* DATA IN THIS EXERCISE:
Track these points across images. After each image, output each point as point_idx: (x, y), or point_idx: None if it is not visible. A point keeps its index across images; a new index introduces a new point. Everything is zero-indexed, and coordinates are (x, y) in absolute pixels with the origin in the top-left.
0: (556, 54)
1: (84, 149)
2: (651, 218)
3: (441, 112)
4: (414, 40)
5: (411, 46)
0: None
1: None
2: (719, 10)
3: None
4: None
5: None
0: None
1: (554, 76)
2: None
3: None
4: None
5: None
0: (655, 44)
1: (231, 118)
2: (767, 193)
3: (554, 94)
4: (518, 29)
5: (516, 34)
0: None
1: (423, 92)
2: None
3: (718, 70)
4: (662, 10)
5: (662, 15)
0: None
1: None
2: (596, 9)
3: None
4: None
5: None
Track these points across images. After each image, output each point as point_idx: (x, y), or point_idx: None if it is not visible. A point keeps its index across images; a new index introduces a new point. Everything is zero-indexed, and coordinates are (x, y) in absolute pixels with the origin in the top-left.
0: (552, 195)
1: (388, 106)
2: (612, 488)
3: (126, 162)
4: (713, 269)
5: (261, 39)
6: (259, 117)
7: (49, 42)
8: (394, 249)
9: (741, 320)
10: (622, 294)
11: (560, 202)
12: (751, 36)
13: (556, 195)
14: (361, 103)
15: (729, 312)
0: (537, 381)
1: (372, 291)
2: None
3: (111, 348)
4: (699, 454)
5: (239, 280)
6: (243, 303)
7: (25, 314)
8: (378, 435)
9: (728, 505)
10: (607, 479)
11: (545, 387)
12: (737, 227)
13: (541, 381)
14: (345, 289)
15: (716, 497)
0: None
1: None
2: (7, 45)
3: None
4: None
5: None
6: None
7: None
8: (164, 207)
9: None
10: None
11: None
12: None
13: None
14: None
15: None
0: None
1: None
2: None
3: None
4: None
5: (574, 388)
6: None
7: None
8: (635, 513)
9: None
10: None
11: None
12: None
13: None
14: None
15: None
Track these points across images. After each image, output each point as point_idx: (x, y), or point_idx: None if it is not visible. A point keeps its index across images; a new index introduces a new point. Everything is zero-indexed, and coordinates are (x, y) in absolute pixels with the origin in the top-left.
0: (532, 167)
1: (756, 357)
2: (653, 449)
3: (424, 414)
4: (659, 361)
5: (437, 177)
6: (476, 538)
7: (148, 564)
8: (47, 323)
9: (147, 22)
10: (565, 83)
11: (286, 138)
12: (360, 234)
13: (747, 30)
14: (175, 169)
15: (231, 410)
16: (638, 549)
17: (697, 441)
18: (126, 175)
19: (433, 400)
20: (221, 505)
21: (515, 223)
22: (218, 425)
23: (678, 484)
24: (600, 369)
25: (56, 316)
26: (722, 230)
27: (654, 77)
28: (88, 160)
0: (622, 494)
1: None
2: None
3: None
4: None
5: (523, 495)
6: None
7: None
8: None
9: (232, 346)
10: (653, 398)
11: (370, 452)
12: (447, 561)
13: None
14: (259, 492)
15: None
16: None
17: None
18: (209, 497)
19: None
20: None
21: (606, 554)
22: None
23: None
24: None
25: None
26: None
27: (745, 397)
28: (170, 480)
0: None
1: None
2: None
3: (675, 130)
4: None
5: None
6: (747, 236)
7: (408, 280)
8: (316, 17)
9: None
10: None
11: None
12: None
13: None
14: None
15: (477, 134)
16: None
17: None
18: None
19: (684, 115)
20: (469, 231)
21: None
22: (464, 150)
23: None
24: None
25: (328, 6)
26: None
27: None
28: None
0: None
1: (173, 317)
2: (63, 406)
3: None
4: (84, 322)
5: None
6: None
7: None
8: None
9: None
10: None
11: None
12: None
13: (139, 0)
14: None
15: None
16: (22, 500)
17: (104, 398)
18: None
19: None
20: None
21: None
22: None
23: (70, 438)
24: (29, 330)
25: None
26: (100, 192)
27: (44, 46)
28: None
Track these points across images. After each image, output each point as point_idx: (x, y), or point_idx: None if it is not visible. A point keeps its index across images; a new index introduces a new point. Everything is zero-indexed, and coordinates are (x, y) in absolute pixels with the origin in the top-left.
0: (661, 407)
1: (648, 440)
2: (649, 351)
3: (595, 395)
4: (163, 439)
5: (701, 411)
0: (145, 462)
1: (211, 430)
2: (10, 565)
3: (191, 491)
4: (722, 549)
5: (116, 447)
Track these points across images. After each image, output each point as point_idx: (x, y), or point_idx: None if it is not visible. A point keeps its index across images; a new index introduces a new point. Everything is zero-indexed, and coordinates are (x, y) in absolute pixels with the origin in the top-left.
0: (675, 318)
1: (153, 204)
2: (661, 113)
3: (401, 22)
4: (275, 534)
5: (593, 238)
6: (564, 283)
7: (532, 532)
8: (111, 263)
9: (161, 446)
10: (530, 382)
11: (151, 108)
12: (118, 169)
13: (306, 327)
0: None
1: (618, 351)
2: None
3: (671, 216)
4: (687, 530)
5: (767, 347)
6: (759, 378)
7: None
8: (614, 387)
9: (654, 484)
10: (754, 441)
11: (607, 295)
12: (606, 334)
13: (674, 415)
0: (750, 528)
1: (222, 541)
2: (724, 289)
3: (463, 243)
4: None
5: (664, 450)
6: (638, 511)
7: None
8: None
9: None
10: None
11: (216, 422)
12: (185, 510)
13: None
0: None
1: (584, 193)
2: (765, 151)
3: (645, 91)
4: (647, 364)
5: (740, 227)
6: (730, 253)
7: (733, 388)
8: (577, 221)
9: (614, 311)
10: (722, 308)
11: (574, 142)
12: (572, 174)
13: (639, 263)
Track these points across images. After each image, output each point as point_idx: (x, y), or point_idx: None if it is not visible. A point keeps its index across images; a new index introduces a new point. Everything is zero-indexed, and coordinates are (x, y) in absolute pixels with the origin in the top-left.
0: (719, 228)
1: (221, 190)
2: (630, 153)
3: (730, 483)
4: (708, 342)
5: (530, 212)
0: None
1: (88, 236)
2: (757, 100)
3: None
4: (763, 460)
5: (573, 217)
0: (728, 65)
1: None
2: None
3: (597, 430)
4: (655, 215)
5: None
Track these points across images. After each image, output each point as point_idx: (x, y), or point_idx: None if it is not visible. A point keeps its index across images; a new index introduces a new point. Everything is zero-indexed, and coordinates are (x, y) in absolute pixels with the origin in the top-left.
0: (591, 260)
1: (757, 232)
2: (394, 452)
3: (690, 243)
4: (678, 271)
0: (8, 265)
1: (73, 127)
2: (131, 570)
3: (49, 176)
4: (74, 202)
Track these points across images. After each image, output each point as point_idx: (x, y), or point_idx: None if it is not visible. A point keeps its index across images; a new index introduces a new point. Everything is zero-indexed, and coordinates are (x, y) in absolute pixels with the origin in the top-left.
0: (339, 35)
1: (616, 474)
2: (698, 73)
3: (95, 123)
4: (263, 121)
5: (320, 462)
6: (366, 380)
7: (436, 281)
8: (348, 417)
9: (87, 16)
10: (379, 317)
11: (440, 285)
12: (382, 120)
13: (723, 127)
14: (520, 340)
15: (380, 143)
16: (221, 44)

* WHAT THE TASK ASKS: Can you rewrite the lines from the start of the records through the line with "4: (518, 29)", swapping "point_idx" for "point_number" and leaving everything else unchanged?

* EXERCISE OUTPUT:
Track these points across images. After each image, output each point as point_number: (x, y), or point_number: None if it is not visible. A point keeps its index across images; a new index introduces a new point. Everything is zero-indexed, and coordinates are (x, y) in absolute pixels with the origin in the top-left.
0: (556, 54)
1: (84, 149)
2: (651, 218)
3: (441, 112)
4: (414, 40)
5: (411, 46)
0: None
1: None
2: (719, 10)
3: None
4: None
5: None
0: None
1: (554, 76)
2: None
3: None
4: None
5: None
0: (655, 44)
1: (231, 118)
2: (767, 193)
3: (554, 94)
4: (518, 29)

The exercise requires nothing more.